Monday, October 27, 2008

Integration Puzzle

Might we not say to the confused voices which sometimes arise from the depths of our being: Ladies, be so kind as to speak only four at a time?
~Anne-Sophie Swetchine

Reading from my yet-to-be-published novel The Girl Who Fell from the Sky at The Speckled Hen in Reading, PA last week was so much fun. The event was put together by Sue Lange with other Pennwriters Area 6 members including Liz Clarke, Pam Garlick, and Carol Haile. Yes, the food was great, yes, the room was packed to overflowing, and yes, I got a wonderful response from both friends and strangers. But beyond that, as I looked out into the audience to begin reading—and I had a long moment here, as a woman struggled to pry her four year-old daughter from the room against her will—the most amazing feeling washed over me. Of course this sensation wasn't random. While we can't always predict their arrival or intensity, feelings aren't buckets of water rigged by some prankster to wash over an unsuspecting stooge. Feelings have sources deep within our psyches that can usually be made available to those who seek them.

First came an awareness: Like many writers, I am not one woman. This was apparent to me in high school as I threw myself into gymnastics, cheerleading, dance, high school musicals, chorus, Russian club, student council, and a short and misguided stint in intramural basketball. I was painfully aware of the fact during my six attempts at choosing a college major that would lead to an outwardly desired career path, and even more so during subsequent years spent subconsciously avoiding said career path working low-paying jobs (in 1982 I was the highest-educated head waitress the Hotel Macungie ever had). Until my 40s, I never realized that as a writer, I can honor all my lives—on the page. I am a wife, a mother, a daughter, a stepmother, a neighbor, a co-author, a workshop leader, a book group leader, a former equestrian, a church member, an editor, a walking partner, and former dance critic. This kind of self-concept is the opposite of simple. On any given day, a little piece of me fits into a lot of other puzzles. Some days I feel spread so thin and yanked in so many directions my head starts to spin. But I love my multi-faceted life; it keeps all of my creative cylinders firing.

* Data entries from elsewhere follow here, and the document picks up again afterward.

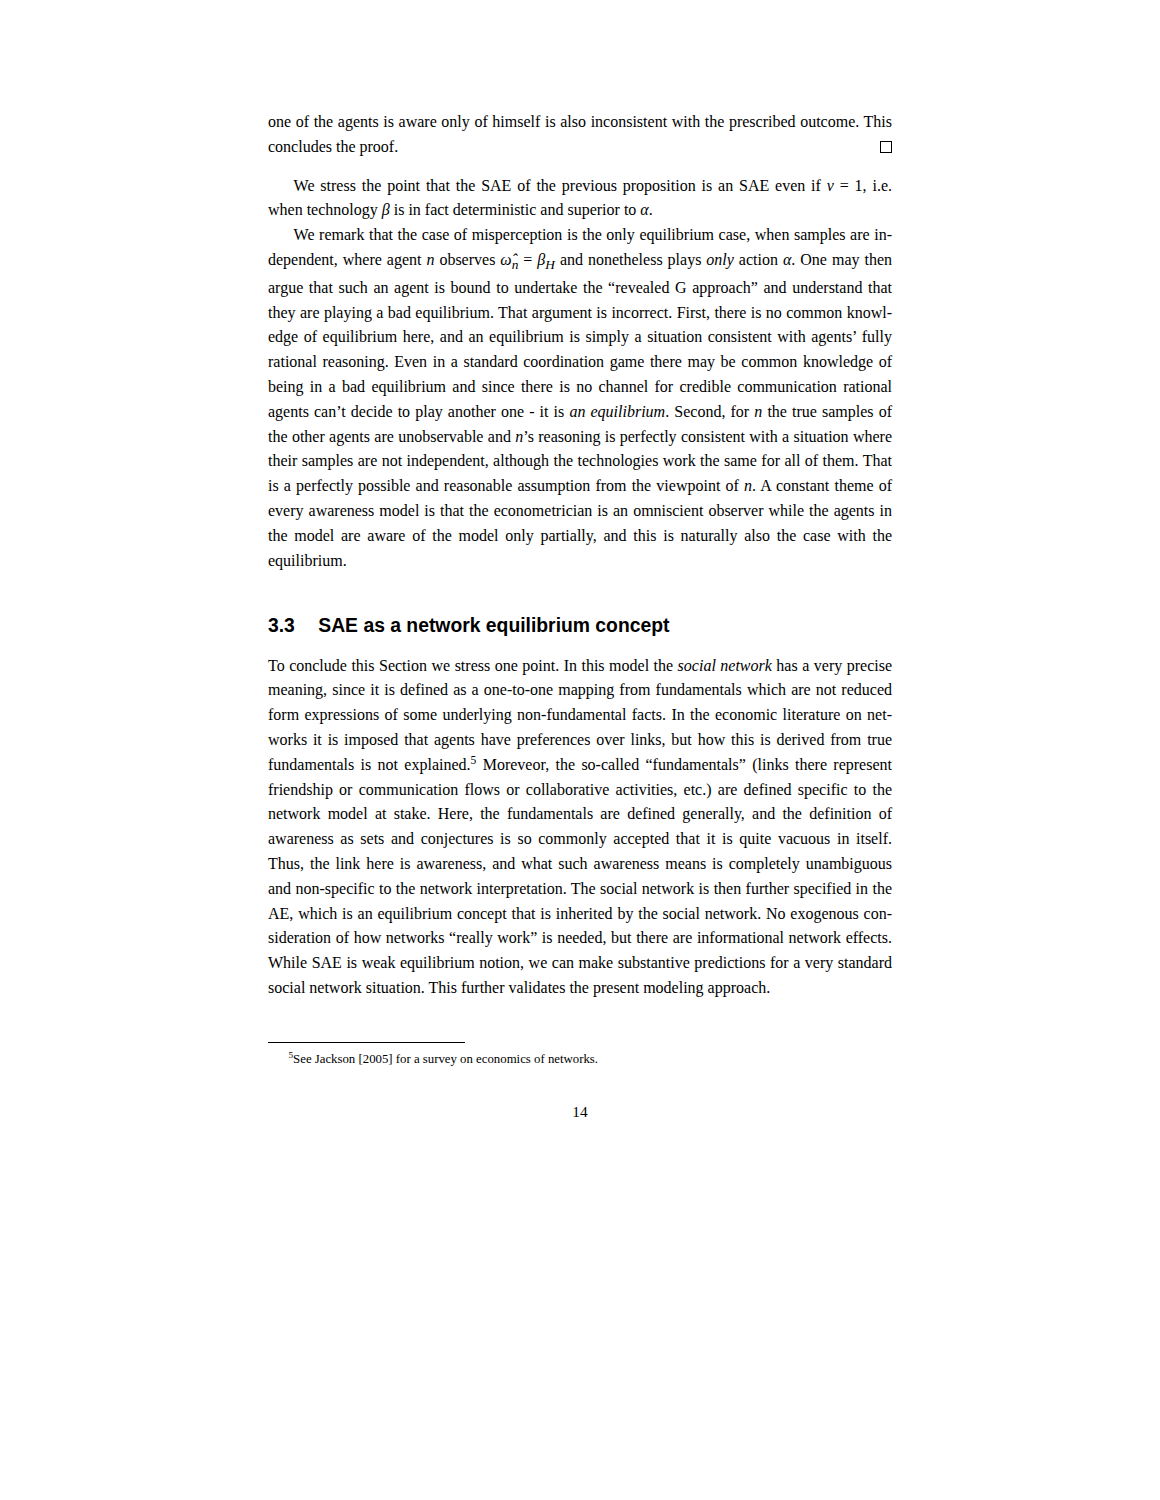one of the agents is aware only of himself is also inconsistent with the prescribed outcome. This concludes the proof.
We stress the point that the SAE of the previous proposition is an SAE even if ν = 1, i.e. when technology β is in fact deterministic and superior to α.
We remark that the case of misperception is the only equilibrium case, when samples are independent, where agent n observes ω̂n = βH and nonetheless plays only action α. One may then argue that such an agent is bound to undertake the “revealed G approach” and understand that they are playing a bad equilibrium. That argument is incorrect. First, there is no common knowledge of equilibrium here, and an equilibrium is simply a situation consistent with agents’ fully rational reasoning. Even in a standard coordination game there may be common knowledge of being in a bad equilibrium and since there is no channel for credible communication rational agents can’t decide to play another one - it is an equilibrium. Second, for n the true samples of the other agents are unobservable and n’s reasoning is perfectly consistent with a situation where their samples are not independent, although the technologies work the same for all of them. That is a perfectly possible and reasonable assumption from the viewpoint of n. A constant theme of every awareness model is that the econometrician is an omniscient observer while the agents in the model are aware of the model only partially, and this is naturally also the case with the equilibrium.
3.3 SAE as a network equilibrium concept
To conclude this Section we stress one point. In this model the social network has a very precise meaning, since it is defined as a one-to-one mapping from fundamentals which are not reduced form expressions of some underlying non-fundamental facts. In the economic literature on networks it is imposed that agents have preferences over links, but how this is derived from true fundamentals is not explained.5 Moreveor, the so-called “fundamentals” (links there represent friendship or communication flows or collaborative activities, etc.) are defined specific to the network model at stake. Here, the fundamentals are defined generally, and the definition of awareness as sets and conjectures is so commonly accepted that it is quite vacuous in itself. Thus, the link here is awareness, and what such awareness means is completely unambiguous and non-specific to the network interpretation. The social network is then further specified in the AE, which is an equilibrium concept that is inherited by the social network. No exogenous consideration of how networks “really work” is needed, but there are informational network effects. While SAE is weak equilibrium notion, we can make substantive predictions for a very standard social network situation. This further validates the present modeling approach.
5See Jackson [2005] for a survey on economics of networks.
14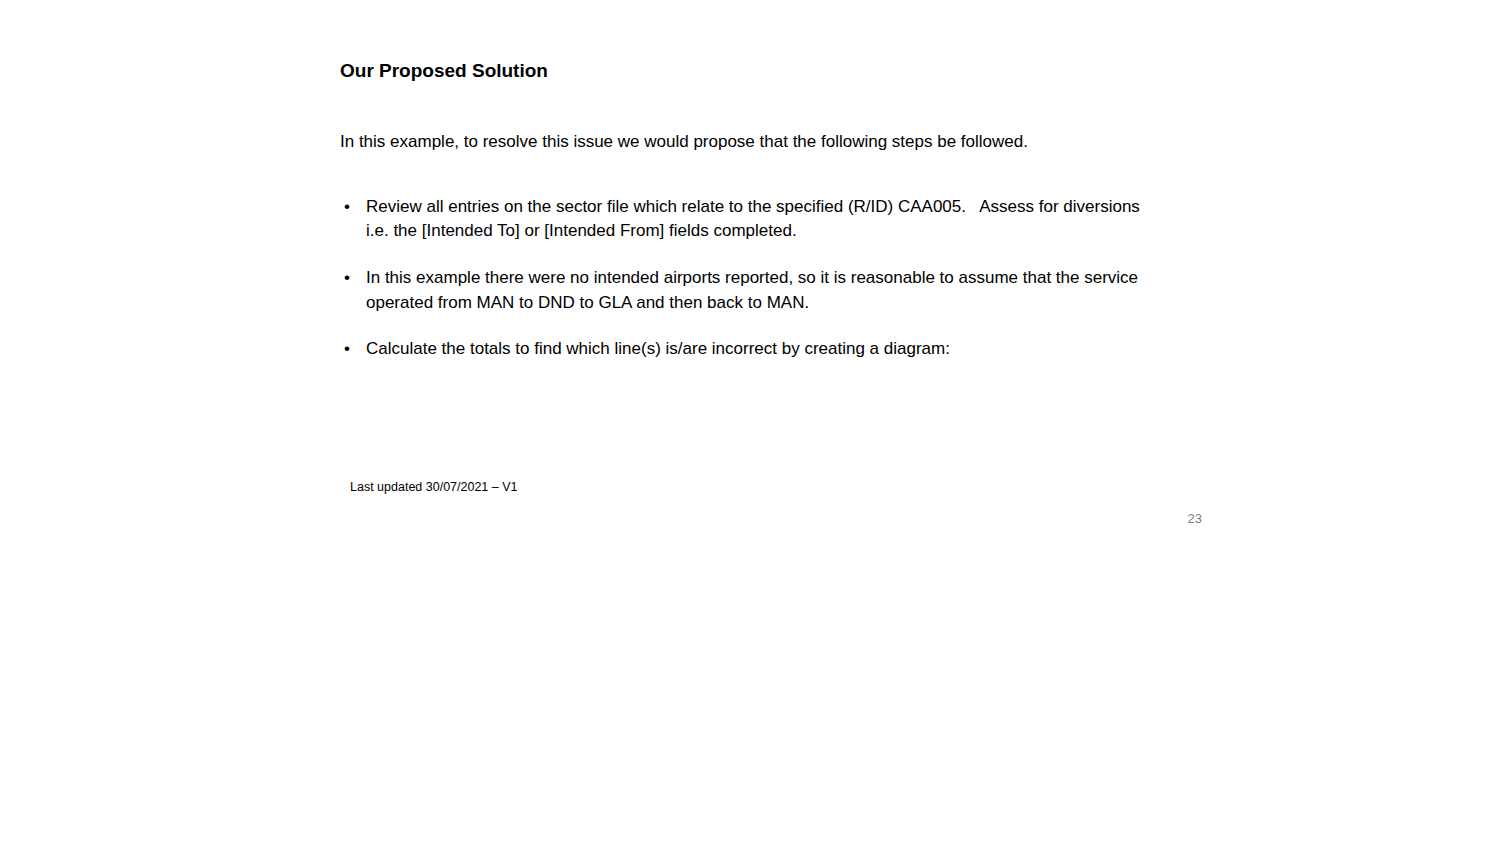Our Proposed Solution
In this example, to resolve this issue we would propose that the following steps be followed.
Review all entries on the sector file which relate to the specified (R/ID) CAA005. Assess for diversions i.e. the [Intended To] or [Intended From] fields completed.
In this example there were no intended airports reported, so it is reasonable to assume that the service operated from MAN to DND to GLA and then back to MAN.
Calculate the totals to find which line(s) is/are incorrect by creating a diagram:
Last updated 30/07/2021 – V1
23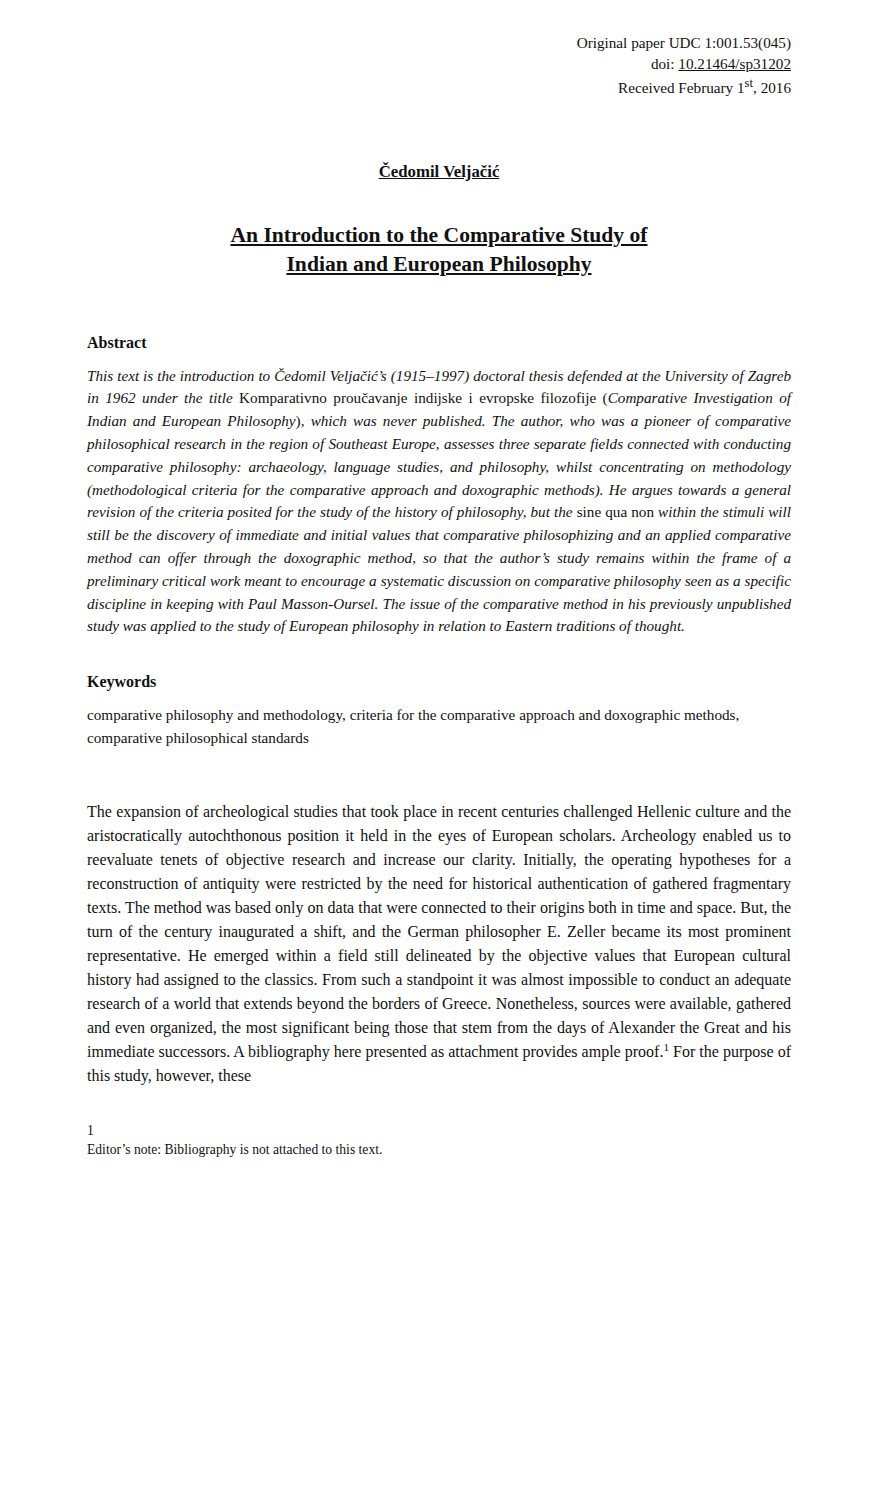Original paper UDC 1:001.53(045)
doi: 10.21464/sp31202
Received February 1st, 2016
Čedomil Veljačić
An Introduction to the Comparative Study of
Indian and European Philosophy
Abstract
This text is the introduction to Čedomil Veljačić’s (1915–1997) doctoral thesis defended at the University of Zagreb in 1962 under the title Komparativno proučavanje indijske i evropske filozofije (Comparative Investigation of Indian and European Philosophy), which was never published. The author, who was a pioneer of comparative philosophical research in the region of Southeast Europe, assesses three separate fields connected with conducting comparative philosophy: archaeology, language studies, and philosophy, whilst concentrating on methodology (methodological criteria for the comparative approach and doxographic methods). He argues towards a general revision of the criteria posited for the study of the history of philosophy, but the sine qua non within the stimuli will still be the discovery of immediate and initial values that comparative philosophizing and an applied comparative method can offer through the doxographic method, so that the author’s study remains within the frame of a preliminary critical work meant to encourage a systematic discussion on comparative philosophy seen as a specific discipline in keeping with Paul Masson-Oursel. The issue of the comparative method in his previously unpublished study was applied to the study of European philosophy in relation to Eastern traditions of thought.
Keywords
comparative philosophy and methodology, criteria for the comparative approach and doxographic methods, comparative philosophical standards
The expansion of archeological studies that took place in recent centuries challenged Hellenic culture and the aristocratically autochthonous position it held in the eyes of European scholars. Archeology enabled us to reevaluate tenets of objective research and increase our clarity. Initially, the operating hypotheses for a reconstruction of antiquity were restricted by the need for historical authentication of gathered fragmentary texts. The method was based only on data that were connected to their origins both in time and space. But, the turn of the century inaugurated a shift, and the German philosopher E. Zeller became its most prominent representative. He emerged within a field still delineated by the objective values that European cultural history had assigned to the classics. From such a standpoint it was almost impossible to conduct an adequate research of a world that extends beyond the borders of Greece. Nonetheless, sources were available, gathered and even organized, the most significant being those that stem from the days of Alexander the Great and his immediate successors. A bibliography here presented as attachment provides ample proof.1 For the purpose of this study, however, these
1
Editor’s note: Bibliography is not attached to this text.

Then, an observation: The night of my reading, representatives from all of my various splinter lives were either with me in the room or with me in spirit to share in the first public reading of the project into which I've poured all that creative combustion for the past five years. For those 15 minutes, they offered pieces of themselves to me: they fit into my puzzle.

Oh, that feeling: I am no stranger to public speaking, and I have read several of my essays and short stories aloud to audiences of one sort or another. None of my previous experiences compared, though, to the feeling I had at The Speckled Hen on Tuesday as I shared part of my story with people from so many different aspects of my life. Familiar faces tilted up toward me in expectation, their bodies tipped ever so slightly forward as if offering themselves to the story. I felt a wave of glorious integration wash through me as I shared with them a project born of my passion and intellect, experience and imagination. That strangers connected with the material as well was motivation enough to keep slogging down the road to publication.

I re-read this entry and think perhaps I am making too much of it. Evidence of two more pieces of me—critic and child. But today I 'm going to let the child have her say. Part of being a writer is to recognize a "moment," and that's what I had on Tuesday. I know I'll be drinking from this replenished well of affirmation for quite some time, drawing from it inspiration and renewed determination to share my work.